On 3/11/2016 8:01 AM, Alan Pevec wrote:
10.03.2016 20:54, Tristan Cacqueray wrote:
> Hello folks,
>
> here is a little note about what happened... The underlying cloud
> (called rcip-dev) experienced an outage related to rabbitmq cluster
> inconsitency:
> * No service was not able to connect to rabbitmq on port 5672
> * Restarting controllers didn't helped until the rabbitmq cluster was
> killed and recreated.
> * From that point, qrouter lost the VIP and no VRRP packets was sent.
> * Restarting the controller one by one after cleaning rabbitmq cluster
> solved that issue.
>
> Timeline:
> * 00:00 UTC: API started to timeout
> * 17:30 UTC: Network connections was lost
> * 18:15 UTC: Network connectivity restored
>
> Services' API and instances are now nominals.
> Special kudos to Cédric Lecomte for fixing the cloud and saving the day!
Thanks Tristan and Cedric!
Dogfooding is important so we can improve what we ship.
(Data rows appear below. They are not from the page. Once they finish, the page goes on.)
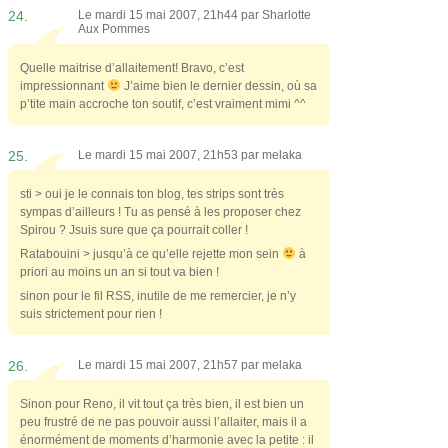
24.
Le mardi 15 mai 2007, 21h44 par
Sharlotte
Aux Pommes
Quelle maitrise d’allaitement! Bravo, c’est
impressionnant
J’aime bien le dernier dessin, où sa
p’tite main accroche ton soutif, c’est vraiment mimi ^^
25.
Le mardi 15 mai 2007, 21h53 par
melaka
sti > oui je le connais ton blog, tes strips sont très
sympas d’ailleurs ! Tu as pensé à les proposer chez
Spirou ? Jsuis sure que ça pourrait coller !
Ratabouini > jusqu’à ce qu’elle rejette mon sein
à
priori au moins un an si tout va bien !
sinon pour le fil RSS, inutile de me remercier, je n’y
suis strictement pour rien !
26.
Le mardi 15 mai 2007, 21h57 par
melaka
Sinon pour Reno, il vit tout ça très bien, il est bien un
peu frustré de ne pas pouvoir aussi l’allaiter, mais il a
énormément de moments d’harmonie avec la petite : il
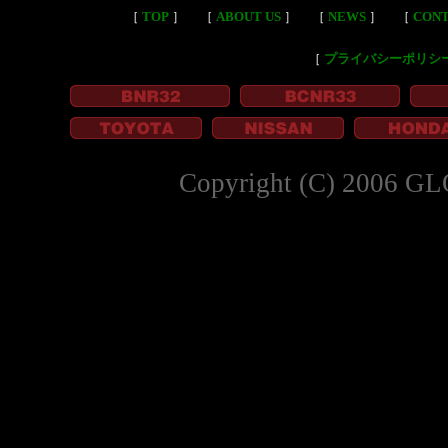
［
TOP
］
［
ABOUT US
］
［
NEWS
］
［
CON
［
プライバシーポリシ
Copyright (C) 2006 GL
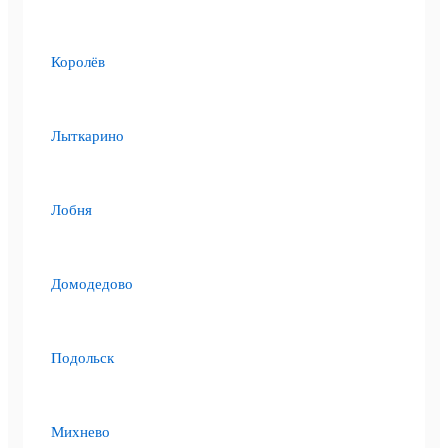
Королёв
Лыткарино
Лобня
Домодедово
Подольск
Михнево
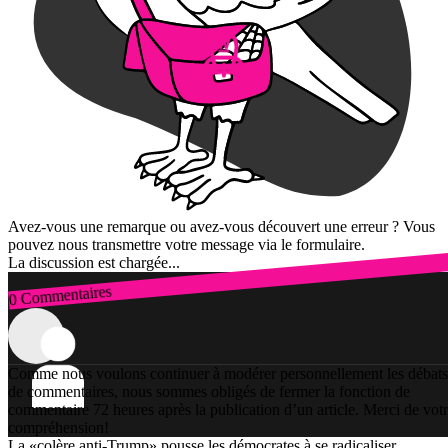
Avez-vous une remarque ou avez-vous découvert une erreur ? Vous
pouvez nous transmettre votre message via le formulaire.
La discussion est chargée...
0 Commentaires
Connexion
Comme nous voulons continuer à modérer personnellement les débats
de commentaires, nous sommes obligés de fermer la fonction de
commentaire 72 heures après la publication d’un article. Merci de vot
compréhension!
La «colère anti-Trump» pousse les démocrates à se radicaliser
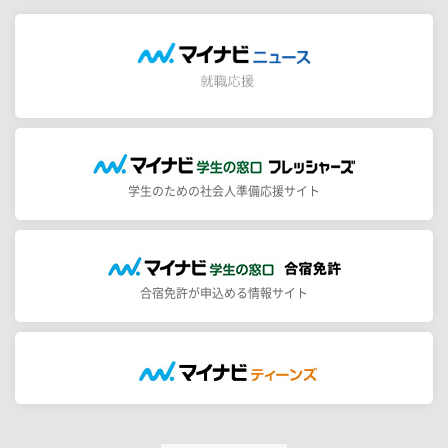
学生のための社会人準備応援サイト
合宿免許が申込める情報サイト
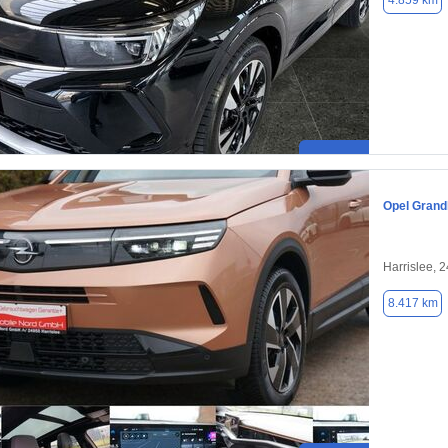
4.859 km
Opel Grand
Harrislee, 
8.417 km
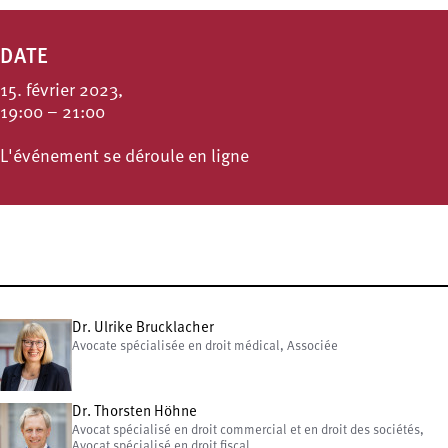
DATE
15. février 2023,
19:00 – 21:00
L'événement se déroule en ligne
Dr. Ulrike Brucklacher
Avocate spécialisée en droit médical, Associée
Dr. Thorsten Höhne
Avocat spécialisé en droit commercial et en droit des sociétés,
Avocat spécialisé en droit fiscal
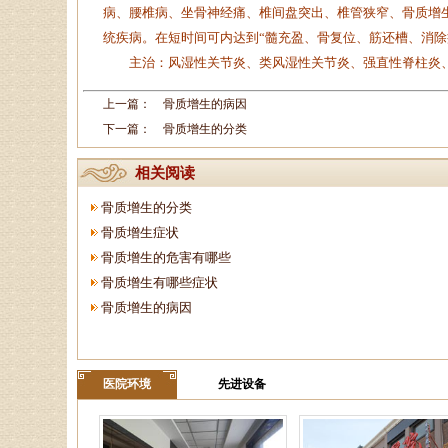
病、腰椎病、坐骨神经痛、椎间盘突出、椎管狭窄、骨质增
统疾病。在短时间可内达到“髓充盈、骨复位、筋还槽、消除
主治：风湿性关节炎、类风湿性关节炎、强直性脊柱炎、
上一篇：
骨质增生的病因
下一篇：
骨质增生的分类
相关阅读
骨质增生的分类
骨质增生症状
骨质增生的危害有哪些
骨质增生有哪些症状
骨质增生的病因
医院环境
先进设备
Do you do have any logs that we could give to Fabio and his team to
analyze what happened with those crazy wabbits, so we might get it fixed
and avoided in the future?
If you could please escalate the issue in a bugzilla and assign it to Petr.
We need sosreports from the nodes involved in the accident and there
should be potentially rabbitmq core dumps (but I can´t remember the
location tho).
Thanks
Fabio